Prompt - Starting at the line that contains "TAPE AND REEL BOX DIMENSIONS", transcribe every remaining line of the entries exactly, including the last one.

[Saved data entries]
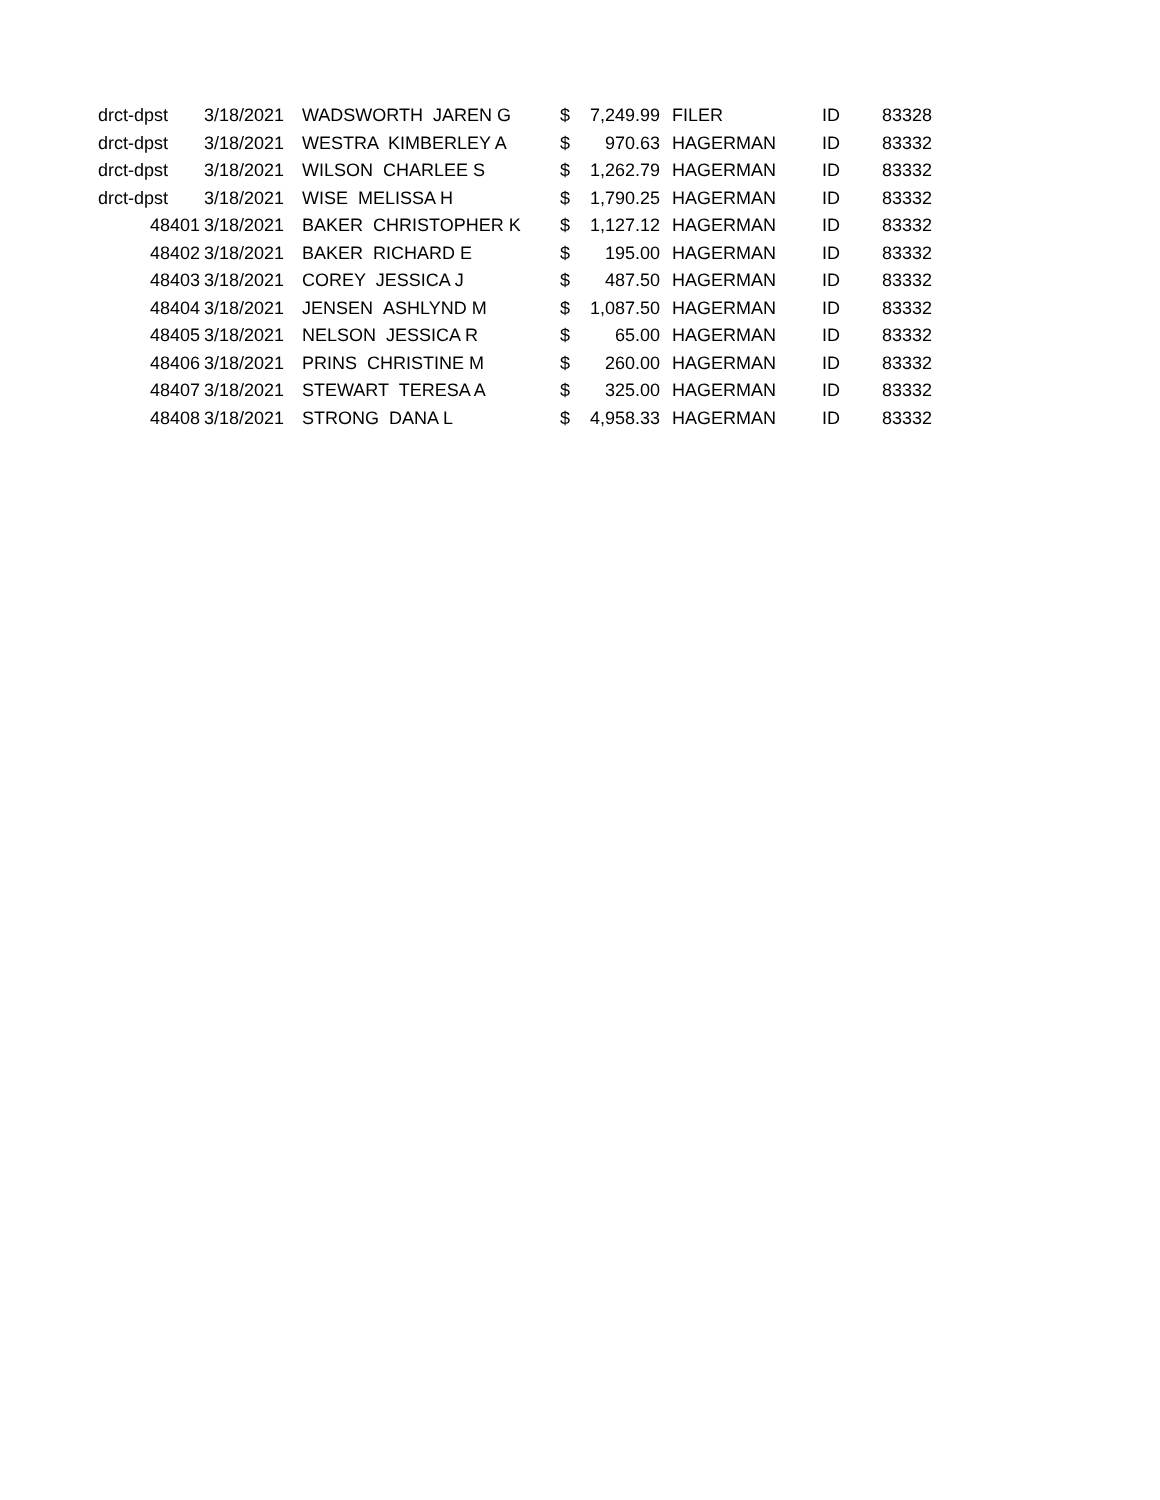| drct-dpst | 3/18/2021 | WADSWORTH JAREN G | $ | 7,249.99 | FILER | ID | 83328 |
| drct-dpst | 3/18/2021 | WESTRA KIMBERLEY A | $ | 970.63 | HAGERMAN | ID | 83332 |
| drct-dpst | 3/18/2021 | WILSON CHARLEE S | $ | 1,262.79 | HAGERMAN | ID | 83332 |
| drct-dpst | 3/18/2021 | WISE MELISSA H | $ | 1,790.25 | HAGERMAN | ID | 83332 |
| 48401 | 3/18/2021 | BAKER CHRISTOPHER K | $ | 1,127.12 | HAGERMAN | ID | 83332 |
| 48402 | 3/18/2021 | BAKER RICHARD E | $ | 195.00 | HAGERMAN | ID | 83332 |
| 48403 | 3/18/2021 | COREY JESSICA J | $ | 487.50 | HAGERMAN | ID | 83332 |
| 48404 | 3/18/2021 | JENSEN ASHLYND M | $ | 1,087.50 | HAGERMAN | ID | 83332 |
| 48405 | 3/18/2021 | NELSON JESSICA R | $ | 65.00 | HAGERMAN | ID | 83332 |
| 48406 | 3/18/2021 | PRINS CHRISTINE M | $ | 260.00 | HAGERMAN | ID | 83332 |
| 48407 | 3/18/2021 | STEWART TERESA A | $ | 325.00 | HAGERMAN | ID | 83332 |
| 48408 | 3/18/2021 | STRONG DANA L | $ | 4,958.33 | HAGERMAN | ID | 83332 |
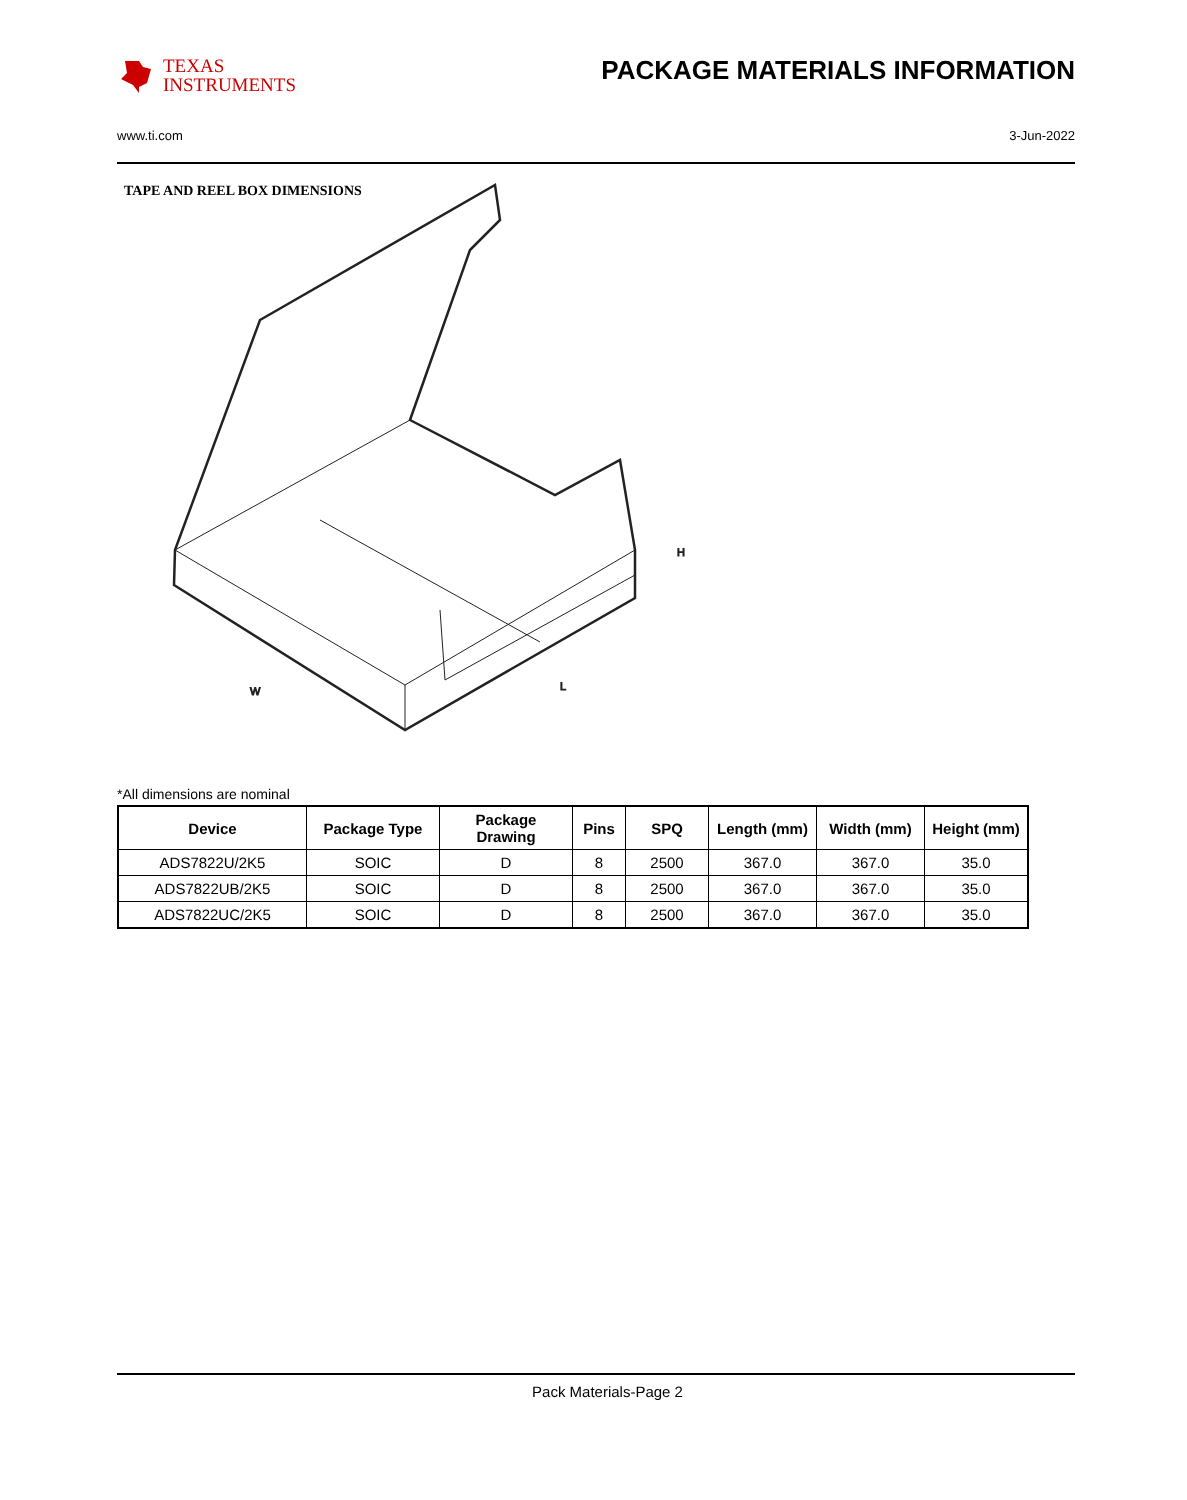TEXAS
INSTRUMENTS
PACKAGE MATERIALS INFORMATION
www.ti.com 3-Jun-2022
TAPE AND REEL BOX DIMENSIONS
H
W
L
*All dimensions are nominal
| Device | Package Type | Package Drawing | Pins | SPQ | Length (mm) | Width (mm) | Height (mm) |
| --- | --- | --- | --- | --- | --- | --- | --- |
| ADS7822U/2K5 | SOIC | D | 8 | 2500 | 367.0 | 367.0 | 35.0 |
| ADS7822UB/2K5 | SOIC | D | 8 | 2500 | 367.0 | 367.0 | 35.0 |
| ADS7822UC/2K5 | SOIC | D | 8 | 2500 | 367.0 | 367.0 | 35.0 |
Pack Materials-Page 2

Finished exercise -
TAPE AND REEL BOX DIMENSIONS
H
W
L
*All dimensions are nominal
| Device | Package Type | Package Drawing | Pins | SPQ | Length (mm) | Width (mm) | Height (mm) |
| --- | --- | --- | --- | --- | --- | --- | --- |
| ADS7822U/2K5 | SOIC | D | 8 | 2500 | 367.0 | 367.0 | 35.0 |
| ADS7822UB/2K5 | SOIC | D | 8 | 2500 | 367.0 | 367.0 | 35.0 |
| ADS7822UC/2K5 | SOIC | D | 8 | 2500 | 367.0 | 367.0 | 35.0 |
Pack Materials-Page 2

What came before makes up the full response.